Le opere di Jackson Pollock e degli artisti della Scuola di New York affolleranno, fino al 24 febbraio 2019, le sale dell’Ala Brasini del Complesso del Vittoriano di Roma (già sede, fino a febbraio 2019, della mostra su Andy Warhol) ed andarle ad ammirare è un’occasione da non farsi scappare.
Il Whitney Museum di New York ha messo a disposizione, per l’esposizione romana, un nucleo molto importante di opere che permettono di comprendere appieno le innovazioni dell’Espressionismo astratto.
La portata rivoluzionaria di questo movimento artistico statunitense può essere racchiusa in quattro concetti chiave: introspezione psicologica, anticonformismo, ricerca di sè e sperimentazione.
In particolare, la sperimentazione si esplicita soprattutto nello stile di pittura utilizzato dagli artisti, detto action painting, che prevede un coinvolgimento psicologico oltre che fisico nella realizzazione delle loro tele, ma anche nelle tecniche da loro adottate, prima fra tutte il dripping che consiste nel versare o far ‘gocciolare’ i colori su una superficie collocata per terra, direttamente dal tubo o dal barattolo, abolendo la stesura con il pennello, in una disposizione affidata prevalentemente al caso.
Pollock è senza dubbio l’artista più emblematico della corrente e perciò a lui è dedicata, in esclusiva, un’intera sezione della mostra. Incarna il prototipo dell’artista maledetto, agli inizi della sua carriera era conosciuto per il suo carattere rude e per i suoi eccessi (soprattutto quello del bere che lo portò alla morte prematura a seguito di un incidente stradale provocato proprio dall’essersi messo alla guida ubriaco) e solo l’incontro con due donne gli permise di diventare il pittore che noi tutt’ora conosciamo e ammiriamo.
Il primo, quello con la moglie Lenore, anche lei pittrice, costretta a spacciarsi per uomo cambiando il suo nome in Lee Krasner per essere accettata dal mercato dell’arte (è possibile ammirare una sua opera nel percorso della mostra) ed il secondo con la collezionista ed ereditiera Peggy Guggenheim, la prima ad intuire il grande talento di Pollock, tanto da dedicargli una personale e offrirgli un contratto con la sua galleria Art of This Century che gli permise di dedicarsi esclusivamente alla pittura.
Tra i quadri esposti c’è anche il celeberrimo “Number 27”, conosciuto come la Gioconda di Pollock, tra le opere più apprezzate e conosciute del pittore statunitense. Una vera e propria esplosione di colori e mix di materiali, infatti, egli vi utilizzerà anche delle cordicelle e della polvere argentata. Il titolo stesso fa comprendere una costante in Pollock, ossia l’esigenza di non porre limiti alla fantasia imbrigliando le opere in significati prestabiliti ma lasciandole libere alle interpretazioni della coscienza. Nella stessa sala di “Number 27” è proiettato un video che riprende l’artista durante la genesi di questo suo capolavoro, si riesce ad osservare così l’estrema concentrazione e l’impegno con cui le sue opere venivano realizzate. Bisogna vedere Pollock a lavoro per comprenderne ancora di più la portata innovativa.
L’altra sezione della mostra è dedicata alla Scuola di New York: coloro che ne hanno fatto parte, a dispetto del nome, non hanno aderito a nessun tipo di programma, di manifesto o di scuola, ma, semplicemente, è stato un raggruppamento informale di artisti attivi a New York negli anni ‘40 e ‘50 la cui arte orbitava nello stile dell’Espressionismo Astratto.
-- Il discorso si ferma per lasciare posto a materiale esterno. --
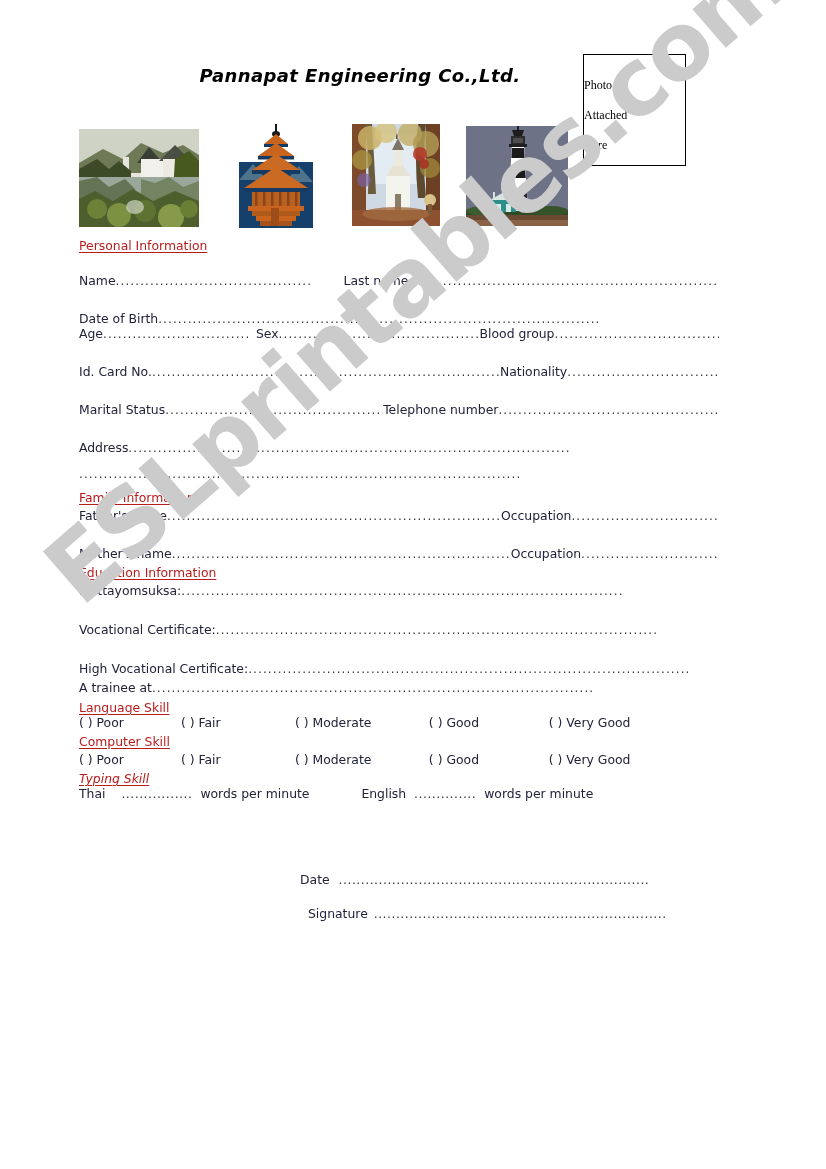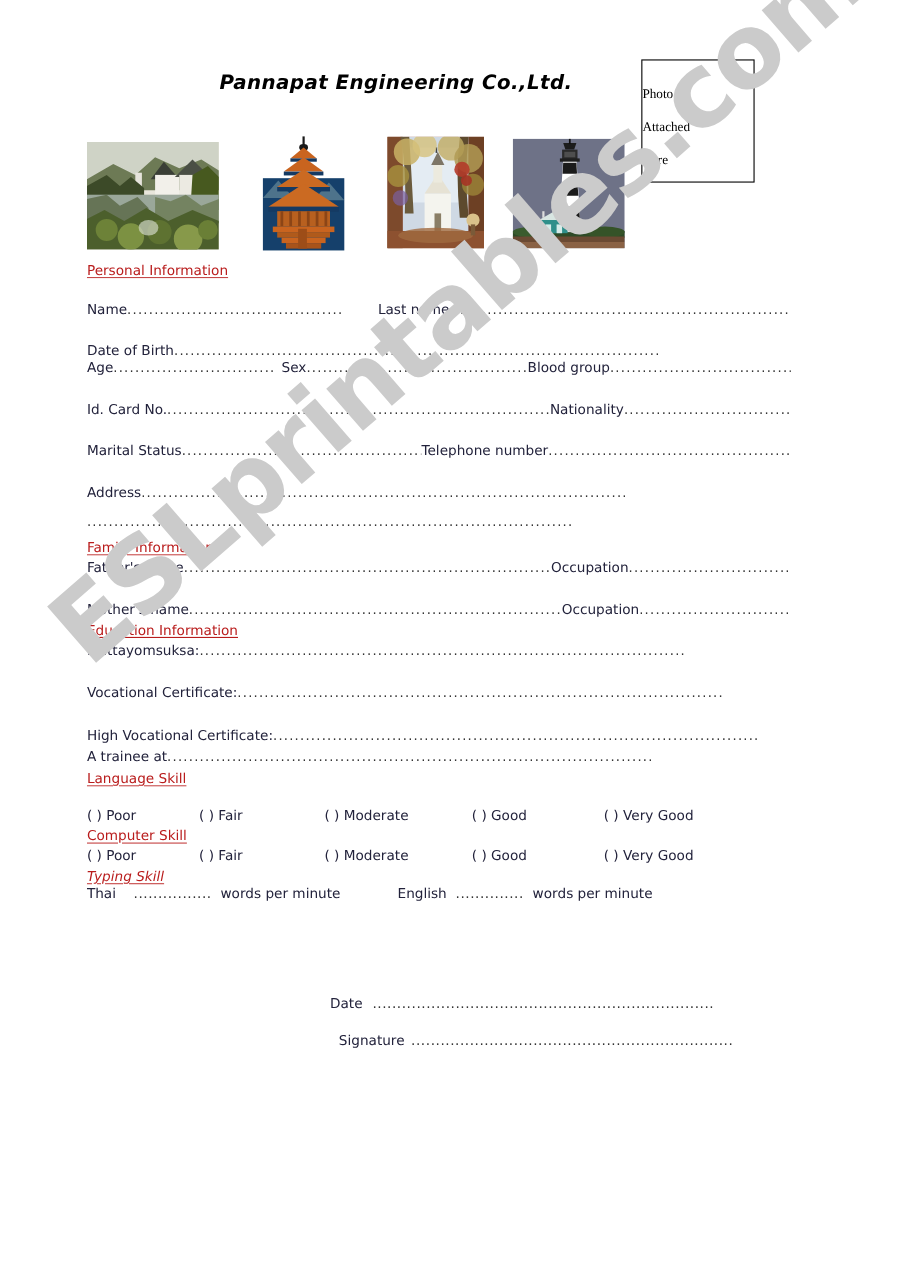--- a/index.html
+++ b/index.html
@@ -124,21 +124,20 @@
   .opt { display: inline-block; }
   .skillrow { white-space: nowrap; }
   .bottom {
     position: absolute;
     left: 300px;
     font-family: "DejaVu Sans", sans-serif;
     font-size: 12.4px;
     color: #22223b;
     white-space: nowrap;
     overflow: hidden;
-    margin-top: 32px;
   }
 </style>
 </head>
 <body>
 
 <div id="watermark">
   <div class="wm-text">ESLprintables.com</div>
 </div>
 
 <div id="page">
@@ -361,21 +360,21 @@
       <span class="lbl">High Vocational Certificate:</span>
       <span class="fill">..........................................................................................</span>
     </div>
 
 
     <div class="row flex" style="margin-bottom:5px;">
       <span class="lbl">A trainee at</span>
       <span class="fill">..........................................................................................</span>
     </div>
 
-    <div class="row" style="margin-bottom:18px;">
+    <div class="row" style="margin-bottom:0;">
       <span class="sec">Language Skill</span>
     </div>
     <div class="row skillrow" style="margin-bottom:4px;">
       <span class="opt" style="width:98px;">( ) Poor</span>
       <span class="opt" style="width:110px;">( ) Fair</span>
       <span class="opt" style="width:130px;">( ) Moderate</span>
       <span class="opt" style="width:116px;">( ) Good</span>
       <span class="opt">( ) Very Good</span>
     </div>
E’ possibile ammirare nella mostra romana artisti quali Arshile Gorky, Franz Kline, Willem de Kooning, Mark Rothko, Mark Tobey che, insieme allo stesso Pollock, si riunivano spesso presso la galleria di Peggy Guggenheim a New York.
Essi formarono anche il cosiddetto gruppo degli Irascibili. L’epiteto è dovuto a un preciso episodio. Nel 1950 il Metropolitan Museum of Art decide di organizzare un’esposizione sulla pittura contemporanea americana non includendoli nel progetto, la reazione degli artisti fu immediata: una piccata lettera di protesta al direttore del museo, pubblicata anche sul New York Times. Non solo, in quell’occasione gli Irascibili si fecero immortalare in una celebre foto che li rappresenta vestiti da banchieri e con al centro Jackson Pollock.
E’ proprio la gigantografia di questa fotografia a porre fine al percorso espositivo del Vittoriano, un’esposizione che vale la pena di visitare per avere uno spaccato del fermento creativo dell’America nella metà del secolo scorso e, perché no, nel tentativo di non limitarsi a vedere nei quadri di Pollock solo due schizzi su una tela, bensì un’esigenza comunicativa impetuosa.